The Series reserves the right to temporarily suspend sales if the Board of Trustees of the Series deems it appropriate and in the best interests of the Series or in response to the order of an appropriate regulatory authority. The Company reserves the right to refuse, to impose limitations on, or to limit any transaction request if the request would tend to disrupt Contract administration or is not in the best interest of the Contract holders or an Account or Subaccount.











3

 

 

Pricing information, order execution and wire payment for purchases and redemptions of Fund shares shall be made through the National Securities Clearing Corporation ("NSCC") and its subsidiary systems as provided in Appendix D to this Agreement, as such Appendix may be amended from time to time by mutual agreement in writing.

5.

The Contracts funded through each Account will provide for the allocation of net amounts among certain Subaccounts for investment in shares of a class of the Funds as may be offered from time to time in the Contracts. The selection of the particular Subaccount is to be made by the Contract owner and such selection may be changed in accordance with the terms of the Contracts.

6.

Transfer of the Series' shares will be by book entry only. No stock certificates will be issued to the Account. Shares ordered from a particular Fund will be recorded by the Series as instructed by the Company in an appropriate title for the corresponding Account or Subaccount.

7.

The Series shall furnish notice promptly to the Company of any dividend or distribution payable on any shares underlying Subaccounts. The Company hereby elects to receive all such dividends and distributions as are payable on shares of a Fund recorded in the title for the corresponding Subaccount in additional shares of that Fund. The Series shall notify the Company of the number of shares so issued. The Company reserves the right to revoke this election and to receive all such income dividends and capital gain distributions in cash.

8.

◆ JOB A:
According to the agreement excerpt, how will transfer of the Series' shares be made?
The agreement excerpt and the rows that follow come from unrelated sources.

◆ DATA:
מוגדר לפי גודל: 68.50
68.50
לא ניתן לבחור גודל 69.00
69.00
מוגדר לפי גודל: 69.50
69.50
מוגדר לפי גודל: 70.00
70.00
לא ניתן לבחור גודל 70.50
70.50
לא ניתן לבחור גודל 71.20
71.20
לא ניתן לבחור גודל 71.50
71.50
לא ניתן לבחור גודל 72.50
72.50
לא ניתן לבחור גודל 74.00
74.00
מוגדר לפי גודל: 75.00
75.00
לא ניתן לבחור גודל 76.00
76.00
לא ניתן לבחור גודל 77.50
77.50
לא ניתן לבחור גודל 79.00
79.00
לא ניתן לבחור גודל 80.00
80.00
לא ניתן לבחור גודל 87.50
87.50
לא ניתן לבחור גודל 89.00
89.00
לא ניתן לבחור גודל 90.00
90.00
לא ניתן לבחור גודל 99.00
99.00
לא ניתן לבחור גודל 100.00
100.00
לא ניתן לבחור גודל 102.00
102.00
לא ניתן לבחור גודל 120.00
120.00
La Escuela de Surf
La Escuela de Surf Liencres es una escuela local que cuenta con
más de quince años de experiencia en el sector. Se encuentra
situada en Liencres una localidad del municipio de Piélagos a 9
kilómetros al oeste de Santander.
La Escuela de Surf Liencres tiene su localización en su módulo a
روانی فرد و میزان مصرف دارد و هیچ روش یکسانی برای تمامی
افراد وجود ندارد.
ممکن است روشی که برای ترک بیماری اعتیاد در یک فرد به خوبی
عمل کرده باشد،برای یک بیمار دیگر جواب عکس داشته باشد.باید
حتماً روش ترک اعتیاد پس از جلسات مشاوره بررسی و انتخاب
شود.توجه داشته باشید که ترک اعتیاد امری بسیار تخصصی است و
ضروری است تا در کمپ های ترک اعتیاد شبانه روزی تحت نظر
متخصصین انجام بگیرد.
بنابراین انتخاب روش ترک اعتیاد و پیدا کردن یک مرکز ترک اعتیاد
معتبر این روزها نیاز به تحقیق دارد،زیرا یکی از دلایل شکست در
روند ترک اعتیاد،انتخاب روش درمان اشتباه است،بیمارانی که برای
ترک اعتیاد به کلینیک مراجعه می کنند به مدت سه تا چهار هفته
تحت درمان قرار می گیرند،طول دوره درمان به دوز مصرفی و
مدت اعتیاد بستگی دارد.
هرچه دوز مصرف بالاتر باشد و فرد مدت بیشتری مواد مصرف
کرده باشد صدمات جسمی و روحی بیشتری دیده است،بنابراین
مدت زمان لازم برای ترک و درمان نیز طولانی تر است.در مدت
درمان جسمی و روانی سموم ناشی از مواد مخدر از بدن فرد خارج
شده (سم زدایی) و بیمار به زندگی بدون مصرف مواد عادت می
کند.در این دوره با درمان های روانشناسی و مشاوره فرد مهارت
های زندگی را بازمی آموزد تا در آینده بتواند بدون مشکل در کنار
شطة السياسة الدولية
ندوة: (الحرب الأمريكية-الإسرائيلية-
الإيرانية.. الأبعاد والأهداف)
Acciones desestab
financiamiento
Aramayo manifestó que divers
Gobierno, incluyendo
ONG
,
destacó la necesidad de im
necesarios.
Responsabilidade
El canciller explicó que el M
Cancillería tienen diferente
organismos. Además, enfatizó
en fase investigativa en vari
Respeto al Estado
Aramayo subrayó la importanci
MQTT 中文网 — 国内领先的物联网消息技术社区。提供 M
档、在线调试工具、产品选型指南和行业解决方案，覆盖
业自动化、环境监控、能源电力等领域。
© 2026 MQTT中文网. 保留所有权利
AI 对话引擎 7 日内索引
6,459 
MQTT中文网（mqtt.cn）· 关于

◆ JOB B:
Rewrite the rows from the first one through the line containing "روانی فرد و", both ends included, swapping "Liencres" for "Somo" and leaving everything else unchanged.

◆ WRITTEN SOLUTION A:
By book entry only.

◆ WRITTEN SOLUTION B:
מוגדר לפי גודל: 68.50
68.50
לא ניתן לבחור גודל 69.00
69.00
מוגדר לפי גודל: 69.50
69.50
מוגדר לפי גודל: 70.00
70.00
לא ניתן לבחור גודל 70.50
70.50
לא ניתן לבחור גודל 71.20
71.20
לא ניתן לבחור גודל 71.50
71.50
לא ניתן לבחור גודל 72.50
72.50
לא ניתן לבחור גודל 74.00
74.00
מוגדר לפי גודל: 75.00
75.00
לא ניתן לבחור גודל 76.00
76.00
לא ניתן לבחור גודל 77.50
77.50
לא ניתן לבחור גודל 79.00
79.00
לא ניתן לבחור גודל 80.00
80.00
לא ניתן לבחור גודל 87.50
87.50
לא ניתן לבחור גודל 89.00
89.00
לא ניתן לבחור גודל 90.00
90.00
לא ניתן לבחור גודל 99.00
99.00
לא ניתן לבחור גודל 100.00
100.00
לא ניתן לבחור גודל 102.00
102.00
לא ניתן לבחור גודל 120.00
120.00
La Escuela de Surf
La Escuela de Surf Somo es una escuela local que cuenta con
más de quince años de experiencia en el sector. Se encuentra
situada en Somo una localidad del municipio de Piélagos a 9
kilómetros al oeste de Santander.
La Escuela de Surf Somo tiene su localización en su módulo a
روانی فرد و میزان مصرف دارد و هیچ روش یکسانی برای تمامی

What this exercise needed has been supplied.